=== Extracted information ===
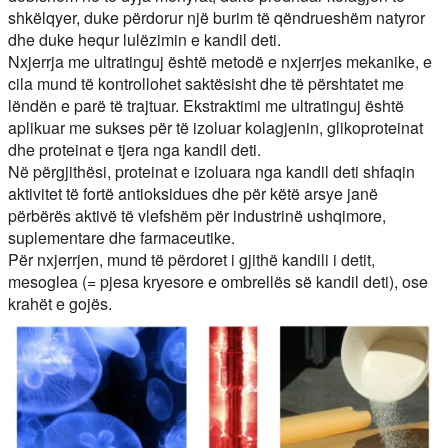
shkëlqyer, duke përdorur një burim të qëndrueshëm natyror
dhe duke hequr lulëzimin e kandil deti.
Nxjerrja me ultratinguj është metodë e nxjerrjes mekanike, e
cila mund të kontrollohet saktësisht dhe të përshtatet me
lëndën e parë të trajtuar. Ekstraktimi me ultratinguj është
aplikuar me sukses për të izoluar kolagjenin, glikoproteinat
dhe proteinat e tjera nga kandil deti.
Në përgjithësi, proteinat e izoluara nga kandil deti shfaqin
aktivitet të fortë antioksidues dhe për këtë arsye janë
përbërës aktivë të vlefshëm për industrinë ushqimore,
suplementare dhe farmaceutike.
Për nxjerrjen, mund të përdoret i gjithë kandili i detit,
mesoglea (= pjesa kryesore e ombrellës së kandil deti), ose
krahët e gojës.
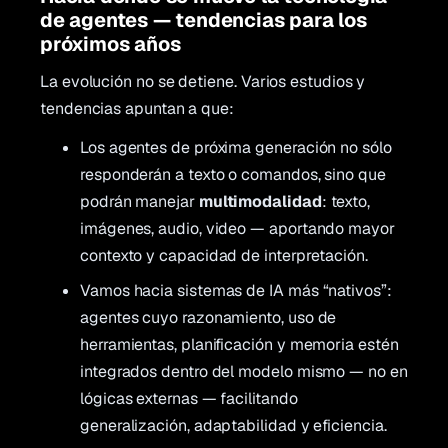
de agentes — tendencias para los
próximos años
La evolución no se detiene. Varios estudios y
tendencias apuntan a que:
Los agentes de próxima generación no sólo
responderán a texto o comandos, sino que
podrán manejar
multimodalidad
: texto,
imágenes, audio, video — aportando mayor
contexto y capacidad de interpretación.
Vamos hacia sistemas de IA más “nativos”:
agentes cuyo razonamiento, uso de
herramientas, planificación y memoria estén
integrados dentro del modelo mismo — no en
lógicas externas — facilitando
generalización, adaptabilidad y eficiencia.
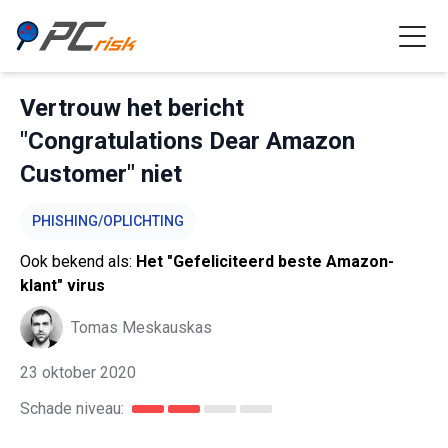
Vertrouw het bericht
"Congratulations Dear Amazon
Customer" niet
PHISHING/OPLICHTING
Ook bekend als:
Het "Gefeliciteerd beste Amazon-
klant" virus
Tomas Meskauskas
23 oktober 2020
Schade niveau:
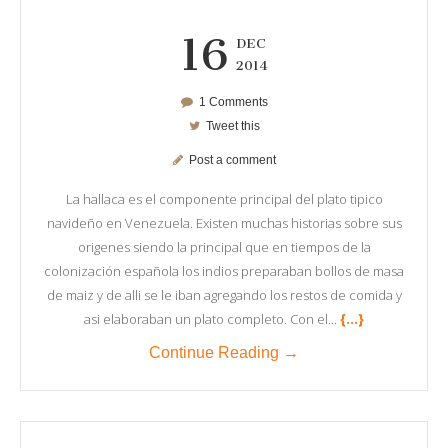
16
DEC
2014
1 Comments
Tweet this
Post a comment
La hallaca es el componente principal del plato tipico
navideño en Venezuela. Existen muchas historias sobre sus
origenes siendo la principal que en tiempos de la
colonización española los indios preparaban bollos de masa
de maiz y de alli se le iban agregando los restos de comida y
{...}
asi elaboraban un plato completo. Con el...
Continue Reading →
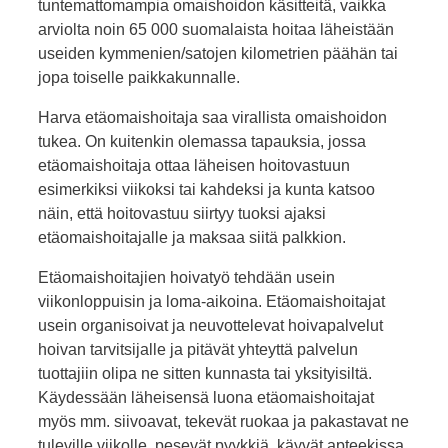
tuntemattomampia omaishoidon käsitteitä, vaikka
arviolta noin 65 000 suomalaista hoitaa läheistään
useiden kymmenien/satojen kilometrien päähän tai
jopa toiselle paikkakunnalle.
Harva etäomaishoitaja saa virallista omaishoidon
tukea. On kuitenkin olemassa tapauksia, jossa
etäomaishoitaja ottaa läheisen hoitovastuun
esimerkiksi viikoksi tai kahdeksi ja kunta katsoo
näin, että hoitovastuu siirtyy tuoksi ajaksi
etäomaishoitajalle ja maksaa siitä palkkion.
Etäomaishoitajien hoivatyö tehdään usein
viikonloppuisin ja loma-aikoina. Etäomaishoitajat
usein organisoivat ja neuvottelevat hoivapalvelut
hoivan tarvitsijalle ja pitävät yhteyttä palvelun
tuottajiin olipa ne sitten kunnasta tai yksityisiltä.
Käydessään läheisensä luona etäomaishoitajat
myös mm. siivoavat, tekevät ruokaa ja pakastavat ne
tuleville viikolle, pesevät pyykkiä, käyvät apteekissa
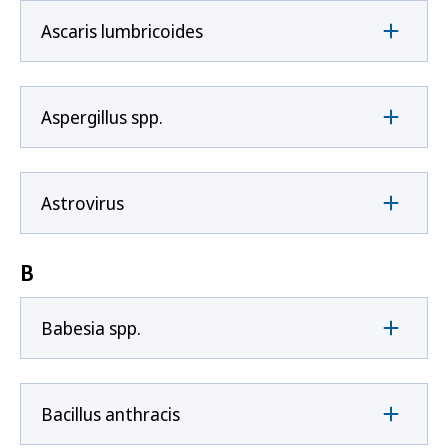
Ascaris lumbricoides
Aspergillus spp.
Astrovirus
B
Babesia spp.
Bacillus anthracis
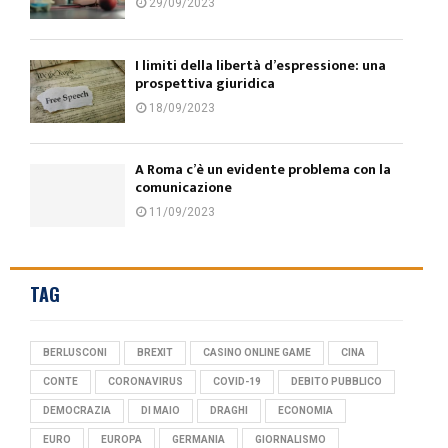
29/09/2023
I limiti della libertà d’espressione: una
prospettiva giuridica
18/09/2023
A Roma c’è un evidente problema con la
comunicazione
11/09/2023
TAG
BERLUSCONI
BREXIT
CASINO ONLINE GAME
CINA
CONTE
CORONAVIRUS
COVID-19
DEBITO PUBBLICO
DEMOCRAZIA
DI MAIO
DRAGHI
ECONOMIA
EURO
EUROPA
GERMANIA
GIORNALISMO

=== The task ===
Beginning with the line that contains "próximos años", write out the lines of the material above exactly, and end with the line that contains "viikonloppuisin ja loma-aikoina.". Omit the pictures.

=== Exercise result ===
próximos años
La evolución no se detiene. Varios estudios y
tendencias apuntan a que:
Los agentes de próxima generación no sólo
responderán a texto o comandos, sino que
podrán manejar
multimodalidad
: texto,
imágenes, audio, video — aportando mayor
contexto y capacidad de interpretación.
Vamos hacia sistemas de IA más “nativos”:
agentes cuyo razonamiento, uso de
herramientas, planificación y memoria estén
integrados dentro del modelo mismo — no en
lógicas externas — facilitando
generalización, adaptabilidad y eficiencia.
Vertrouw het bericht
"Congratulations Dear Amazon
Customer" niet
PHISHING/OPLICHTING
Ook bekend als:
Het "Gefeliciteerd beste Amazon-
klant" virus
Tomas Meskauskas
23 oktober 2020
Schade niveau:
16
DEC
2014
1 Comments
Tweet this
Post a comment
La hallaca es el componente principal del plato tipico
navideño en Venezuela. Existen muchas historias sobre sus
origenes siendo la principal que en tiempos de la
colonización española los indios preparaban bollos de masa
de maiz y de alli se le iban agregando los restos de comida y
{...}
asi elaboraban un plato completo. Con el...
Continue Reading →
tuntemattomampia omaishoidon käsitteitä, vaikka
arviolta noin 65 000 suomalaista hoitaa läheistään
useiden kymmenien/satojen kilometrien päähän tai
jopa toiselle paikkakunnalle.
Harva etäomaishoitaja saa virallista omaishoidon
tukea. On kuitenkin olemassa tapauksia, jossa
etäomaishoitaja ottaa läheisen hoitovastuun
esimerkiksi viikoksi tai kahdeksi ja kunta katsoo
näin, että hoitovastuu siirtyy tuoksi ajaksi
etäomaishoitajalle ja maksaa siitä palkkion.
Etäomaishoitajien hoivatyö tehdään usein
viikonloppuisin ja loma-aikoina. Etäomaishoitajat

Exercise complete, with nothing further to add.